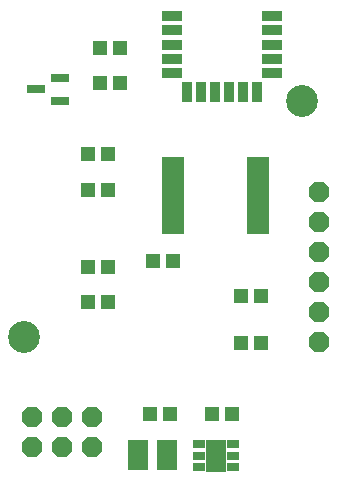
<source format=gbr>
G04 EAGLE Gerber RS-274X export*
G75*
%MOMM*%
%FSLAX34Y34*%
%LPD*%
%INSoldermask Bottom*%
%IPPOS*%
%AMOC8*
5,1,8,0,0,1.08239X$1,22.5*%
G01*
%ADD10C,2.703200*%
%ADD11R,1.303200X1.203200*%
%ADD12R,1.203200X1.303200*%
%ADD13R,1.053200X0.653200*%
%ADD14R,1.803200X2.703200*%
%ADD15R,1.905200X0.678400*%
%ADD16R,1.501400X0.800300*%
%ADD17R,1.745200X0.861900*%
%ADD18P,1.869504X8X112.500000*%
%ADD19P,1.869504X8X22.500000*%
%ADD20R,1.703200X0.903200*%
%ADD21R,0.903200X1.703200*%


D10*
X262500Y320000D03*
X27500Y120000D03*
D11*
X108500Y335000D03*
X91500Y335000D03*
X108500Y365000D03*
X91500Y365000D03*
X153500Y185000D03*
X136500Y185000D03*
X81500Y150000D03*
X98500Y150000D03*
D12*
X98500Y180000D03*
X81500Y180000D03*
D13*
X204500Y30000D03*
X204500Y20000D03*
X204500Y10000D03*
X175500Y10000D03*
X175500Y20000D03*
X175500Y30000D03*
D14*
X190000Y20000D03*
D11*
X186500Y55000D03*
X203500Y55000D03*
D12*
X228500Y115000D03*
X211500Y115000D03*
X228500Y155000D03*
X211500Y155000D03*
D15*
X153971Y210750D03*
X153971Y217250D03*
X153971Y223750D03*
X153971Y230250D03*
X153971Y236750D03*
X153971Y243250D03*
X153971Y249750D03*
X153971Y256250D03*
X153971Y262750D03*
X153971Y269250D03*
X226029Y269250D03*
X226029Y262750D03*
X226029Y256250D03*
X226029Y249750D03*
X226029Y243250D03*
X226029Y236750D03*
X226029Y230250D03*
X226029Y223750D03*
X226029Y217250D03*
X226029Y210750D03*
D16*
X57766Y339500D03*
X57766Y320500D03*
X37234Y330000D03*
D17*
X148936Y29240D03*
X148936Y20400D03*
X148936Y11560D03*
X123664Y11560D03*
X123664Y20400D03*
X123664Y29240D03*
D12*
X98500Y245000D03*
X81500Y245000D03*
D11*
X98500Y275000D03*
X81500Y275000D03*
X134000Y55000D03*
X151000Y55000D03*
D18*
X277000Y116500D03*
X277000Y141900D03*
X277000Y167300D03*
X277000Y192700D03*
X277000Y218100D03*
X277000Y243500D03*
D19*
X34600Y27300D03*
X34600Y52700D03*
X60000Y27300D03*
X60000Y52700D03*
X85400Y27300D03*
X85400Y52700D03*
D20*
X237600Y343900D03*
X237600Y355900D03*
X237600Y367900D03*
X237600Y379900D03*
X237600Y391900D03*
D21*
X225100Y327400D03*
X213100Y327400D03*
X201100Y327400D03*
X189100Y327400D03*
X177100Y327400D03*
X165100Y327400D03*
D20*
X152600Y343900D03*
X152600Y355900D03*
X152600Y367900D03*
X152600Y379900D03*
X152600Y391900D03*
M02*

</source>
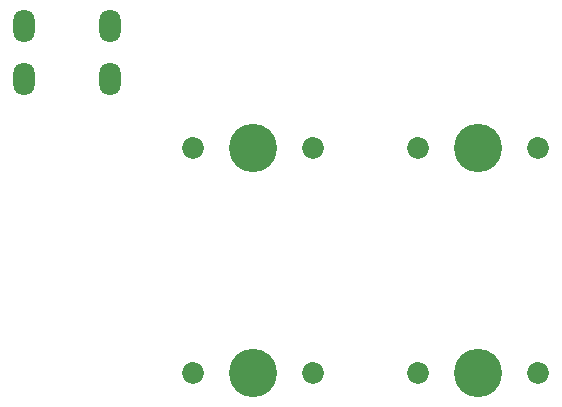
<source format=gts>
G04 #@! TF.GenerationSoftware,KiCad,Pcbnew,(5.99.0-1822-g1792479ca)*
G04 #@! TF.CreationDate,2020-06-16T18:07:24+08:00*
G04 #@! TF.ProjectId,ai03-pad-duplicate,61693033-2d70-4616-942d-6475706c6963,v01*
G04 #@! TF.SameCoordinates,Original*
G04 #@! TF.FileFunction,Soldermask,Top*
G04 #@! TF.FilePolarity,Negative*
%FSLAX46Y46*%
G04 Gerber Fmt 4.6, Leading zero omitted, Abs format (unit mm)*
G04 Created by KiCad (PCBNEW (5.99.0-1822-g1792479ca)) date 2020-06-16 18:07:24*
%MOMM*%
%LPD*%
G01*
G04 APERTURE LIST*
%ADD10O,1.800000X2.800000*%
%ADD11C,1.850000*%
%ADD12C,4.087800*%
G04 APERTURE END LIST*
D10*
G04 #@! TO.C,USB1*
X94432000Y-136614000D03*
X101732000Y-136614000D03*
X101732000Y-141114000D03*
X94432000Y-141114000D03*
G04 #@! TD*
D11*
G04 #@! TO.C,MX4*
X137922000Y-165989000D03*
X127762000Y-165989000D03*
D12*
X132842000Y-165989000D03*
G04 #@! TD*
D11*
G04 #@! TO.C,MX3*
X137922000Y-146939000D03*
X127762000Y-146939000D03*
D12*
X132842000Y-146939000D03*
G04 #@! TD*
D11*
G04 #@! TO.C,MX2*
X118872000Y-165989000D03*
X108712000Y-165989000D03*
D12*
X113792000Y-165989000D03*
G04 #@! TD*
D11*
G04 #@! TO.C,MX1*
X118872000Y-146939000D03*
X108712000Y-146939000D03*
D12*
X113792000Y-146939000D03*
G04 #@! TD*
M02*

</source>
------------------------------------------------------------
## Instructions for the task
Give the data again exactly as it appears, but without any images.

## Written response
<source format=gbr>
G04 EAGLE Gerber RS-274X export*
G75*
%MOMM*%
%FSLAX34Y34*%
%LPD*%
%INSoldermask Bottom*%
%IPPOS*%
%AMOC8*
5,1,8,0,0,1.08239X$1,22.5*%
G01*
%ADD10C,2.703200*%
%ADD11R,1.303200X1.203200*%
%ADD12R,1.203200X1.303200*%
%ADD13R,1.053200X0.653200*%
%ADD14R,1.803200X2.703200*%
%ADD15R,1.905200X0.678400*%
%ADD16R,1.501400X0.800300*%
%ADD17R,1.745200X0.861900*%
%ADD18P,1.869504X8X112.500000*%
%ADD19P,1.869504X8X22.500000*%
%ADD20R,1.703200X0.903200*%
%ADD21R,0.903200X1.703200*%


D10*
X262500Y320000D03*
X27500Y120000D03*
D11*
X108500Y335000D03*
X91500Y335000D03*
X108500Y365000D03*
X91500Y365000D03*
X153500Y185000D03*
X136500Y185000D03*
X81500Y150000D03*
X98500Y150000D03*
D12*
X98500Y180000D03*
X81500Y180000D03*
D13*
X204500Y30000D03*
X204500Y20000D03*
X204500Y10000D03*
X175500Y10000D03*
X175500Y20000D03*
X175500Y30000D03*
D14*
X190000Y20000D03*
D11*
X186500Y55000D03*
X203500Y55000D03*
D12*
X228500Y115000D03*
X211500Y115000D03*
X228500Y155000D03*
X211500Y155000D03*
D15*
X153971Y210750D03*
X153971Y217250D03*
X153971Y223750D03*
X153971Y230250D03*
X153971Y236750D03*
X153971Y243250D03*
X153971Y249750D03*
X153971Y256250D03*
X153971Y262750D03*
X153971Y269250D03*
X226029Y269250D03*
X226029Y262750D03*
X226029Y256250D03*
X226029Y249750D03*
X226029Y243250D03*
X226029Y236750D03*
X226029Y230250D03*
X226029Y223750D03*
X226029Y217250D03*
X226029Y210750D03*
D16*
X57766Y339500D03*
X57766Y320500D03*
X37234Y330000D03*
D17*
X148936Y29240D03*
X148936Y20400D03*
X148936Y11560D03*
X123664Y11560D03*
X123664Y20400D03*
X123664Y29240D03*
D12*
X98500Y245000D03*
X81500Y245000D03*
D11*
X98500Y275000D03*
X81500Y275000D03*
X134000Y55000D03*
X151000Y55000D03*
D18*
X277000Y116500D03*
X277000Y141900D03*
X277000Y167300D03*
X277000Y192700D03*
X277000Y218100D03*
X277000Y243500D03*
D19*
X34600Y27300D03*
X34600Y52700D03*
X60000Y27300D03*
X60000Y52700D03*
X85400Y27300D03*
X85400Y52700D03*
D20*
X237600Y343900D03*
X237600Y355900D03*
X237600Y367900D03*
X237600Y379900D03*
X237600Y391900D03*
D21*
X225100Y327400D03*
X213100Y327400D03*
X201100Y327400D03*
X189100Y327400D03*
X177100Y327400D03*
X165100Y327400D03*
D20*
X152600Y343900D03*
X152600Y355900D03*
X152600Y367900D03*
X152600Y379900D03*
X152600Y391900D03*
M02*

</source>
<source format=gts>
G04 #@! TF.GenerationSoftware,KiCad,Pcbnew,(5.99.0-1822-g1792479ca)*
G04 #@! TF.CreationDate,2020-06-16T18:07:24+08:00*
G04 #@! TF.ProjectId,ai03-pad-duplicate,61693033-2d70-4616-942d-6475706c6963,v01*
G04 #@! TF.SameCoordinates,Original*
G04 #@! TF.FileFunction,Soldermask,Top*
G04 #@! TF.FilePolarity,Negative*
%FSLAX46Y46*%
G04 Gerber Fmt 4.6, Leading zero omitted, Abs format (unit mm)*
G04 Created by KiCad (PCBNEW (5.99.0-1822-g1792479ca)) date 2020-06-16 18:07:24*
%MOMM*%
%LPD*%
G01*
G04 APERTURE LIST*
%ADD10O,1.800000X2.800000*%
%ADD11C,1.850000*%
%ADD12C,4.087800*%
G04 APERTURE END LIST*
D10*
G04 #@! TO.C,USB1*
X94432000Y-136614000D03*
X101732000Y-136614000D03*
X101732000Y-141114000D03*
X94432000Y-141114000D03*
G04 #@! TD*
D11*
G04 #@! TO.C,MX4*
X137922000Y-165989000D03*
X127762000Y-165989000D03*
D12*
X132842000Y-165989000D03*
G04 #@! TD*
D11*
G04 #@! TO.C,MX3*
X137922000Y-146939000D03*
X127762000Y-146939000D03*
D12*
X132842000Y-146939000D03*
G04 #@! TD*
D11*
G04 #@! TO.C,MX2*
X118872000Y-165989000D03*
X108712000Y-165989000D03*
D12*
X113792000Y-165989000D03*
G04 #@! TD*
D11*
G04 #@! TO.C,MX1*
X118872000Y-146939000D03*
X108712000Y-146939000D03*
D12*
X113792000Y-146939000D03*
G04 #@! TD*
M02*

</source>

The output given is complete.